I have been drafted to help move an application that was developed with a WebLogic server to Tomcat (not my idea). The application utilizes Struts 2 and Hibernate. It uses a login interceptor to get and save login information to the session. After moving the application from WebLogic to Tomcat, there is a problem with the session. Here is what is happening....
I have it set up to save login information to the session that is entered on the first screen. After I login and navigate to a new page, our application checks the session to see if login information is saved in it. When it does this, it should find the information that was saved in the login page but it does not, rather it finds the session null (I found this out by debugging) and returns me back to the login page. This means whenever I click on a link I get kicked back to the login screen since my user information is not accessible from the jsp page. It just keeps creating more and more sessions every time I log in without being able to access them from the jsp pages.

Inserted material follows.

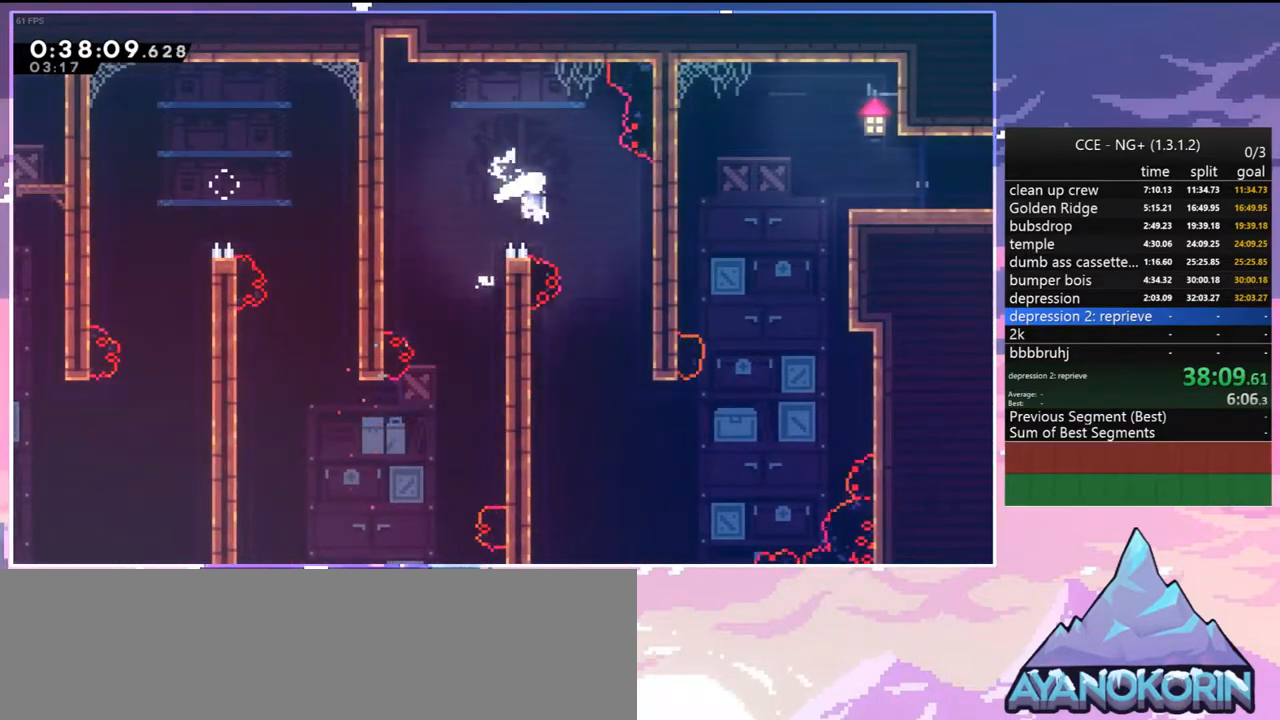
{"keys": ["right"], "events": [[150, "right", "up"], [284, "right", "down"]]}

I have searched these forums and google for almost a month now to no avail. Again, this is working just fine on WebLogic. Thanks for any help!
Summary; Tomcat is not accessing already saved session.
One of the major reasons I continually rail against "Do It Yourself" security systems for J2EE apps is because you end up having to design and debug functionality that was already handled and debugged a decade ago. It's expensive. And, as a side note, I should point out that any security framework that requires the app to check to see if it's logged in is extremely like to develop security holes when maintainers come along and either don't know how to properly integrate into that process or overlook the task entirely.
Although the #1 reason I advise against DIY systems is that after all these many years, I still haven't found a DIY security system that wasn't insecure. Usually trivially so.
Nevertheless. The behaviour of HttpSessions is defined by the J2EE standard and both Tomcat and WebLogic provide exactly the same functionality. If you're seeing multiple sessions, it's far more likely to be a fault in your security system. There are 2 likely causes for multiple session generation:
1. You're meddling with the internals of the basic HTTP datastreams and damaging or losing the cookie that connects the client to a specific server session.
2. You've got cookies disabled and you're not providing the proper URL rewriting services that will allow the cookie ID to be transmitted as part of the URL, which is the only place that it can be tracked without cookies.
It is critical that you either employ cookies or properly-tagged URLS. HTTP does not keep continuously-open connections between client and server, so the only way to tell whether a client is continuing an existing conversation is to transfer a conversation identifier back and forth. That identifier is the sessionID.
Sometimes the only way things ever got fixed is because people became uncomfortable.